Update: The conference today featured an interesting discussion of social capital and the related theme of "creative occupations," which some recent research -- notably a book by Richard Florida called The Rise of the Creative Class -- show to be closely correlated to healthy, economically vibrant communities. As noted above, Boulder ranks at the top of the list for "Social Capacity," and though the numbers are compiled a little differently it also ranks very high in creative occupations (everything from artists and musicians to architects, academics, engineers and even athletes.)
These creative communities tend are characterized by social diversity, high education levels, and lots of innovation and they tend to feature pretty settings and vibrant street life. But, as Joseph Garcia, president of Pikes Peak Community College in Colorado Springs pointed out, what if these characteristics are a result of something else entirely -- like money? Ranking criteria that put cities like Boulder simply underscore that "a lot of this is about class," Garcia said. "Everything else is a proxy for that." Wealthy cities have a lot of creative people; it doesn't necessarily follow that encouraging the creative classes will result in more wealth.

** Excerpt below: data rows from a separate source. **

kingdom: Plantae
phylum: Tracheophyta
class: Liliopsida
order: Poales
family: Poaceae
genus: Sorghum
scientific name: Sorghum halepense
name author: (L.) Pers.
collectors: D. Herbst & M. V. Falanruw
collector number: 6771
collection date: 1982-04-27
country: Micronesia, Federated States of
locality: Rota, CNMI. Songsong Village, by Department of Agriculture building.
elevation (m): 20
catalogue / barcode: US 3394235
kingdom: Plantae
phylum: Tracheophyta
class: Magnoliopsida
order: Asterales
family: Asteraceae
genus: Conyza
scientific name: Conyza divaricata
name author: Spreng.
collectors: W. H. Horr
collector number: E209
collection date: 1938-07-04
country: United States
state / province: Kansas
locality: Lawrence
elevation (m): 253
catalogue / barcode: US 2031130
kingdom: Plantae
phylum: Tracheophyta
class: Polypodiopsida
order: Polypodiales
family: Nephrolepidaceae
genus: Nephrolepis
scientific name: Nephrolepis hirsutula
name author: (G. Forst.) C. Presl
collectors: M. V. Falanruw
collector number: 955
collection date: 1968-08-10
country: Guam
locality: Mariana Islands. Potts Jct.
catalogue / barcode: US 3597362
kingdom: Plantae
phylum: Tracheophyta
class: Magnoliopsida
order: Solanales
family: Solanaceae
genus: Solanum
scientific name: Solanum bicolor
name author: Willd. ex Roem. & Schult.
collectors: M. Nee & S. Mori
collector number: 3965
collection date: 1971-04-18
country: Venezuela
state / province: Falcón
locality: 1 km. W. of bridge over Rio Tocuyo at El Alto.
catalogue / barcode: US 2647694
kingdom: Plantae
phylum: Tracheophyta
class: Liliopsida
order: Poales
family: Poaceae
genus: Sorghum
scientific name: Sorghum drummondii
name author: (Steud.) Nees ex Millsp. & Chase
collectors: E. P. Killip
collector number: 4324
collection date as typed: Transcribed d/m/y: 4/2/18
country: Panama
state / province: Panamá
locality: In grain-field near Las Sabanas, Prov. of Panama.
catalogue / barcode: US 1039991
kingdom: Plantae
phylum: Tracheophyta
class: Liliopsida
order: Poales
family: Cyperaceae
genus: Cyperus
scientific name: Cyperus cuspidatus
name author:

Mary Lou Makepeace, a former mayor of Colorado Springs and now the executive director of the Gay & Lesbian Fund for Colorado, says her city could do a lot better in building civic engagement and creating an open dialogue on sensitive issues. She thinks people have become too close-minded and sure of their answers, creating a kind of speech censorship. But even though she noted the ways in which Colorado Springs fell short of Boulder in building community, she readily acknowledges that if you ask people in her town whether they want to be like Boulder, the answer is a resounding "no."
My favorite analysis from Makepeace, though, was on something very different: the West is populated by people with attention deficit disorder, always looking for the next interesting thing. And those people tend to be very creative. Amen.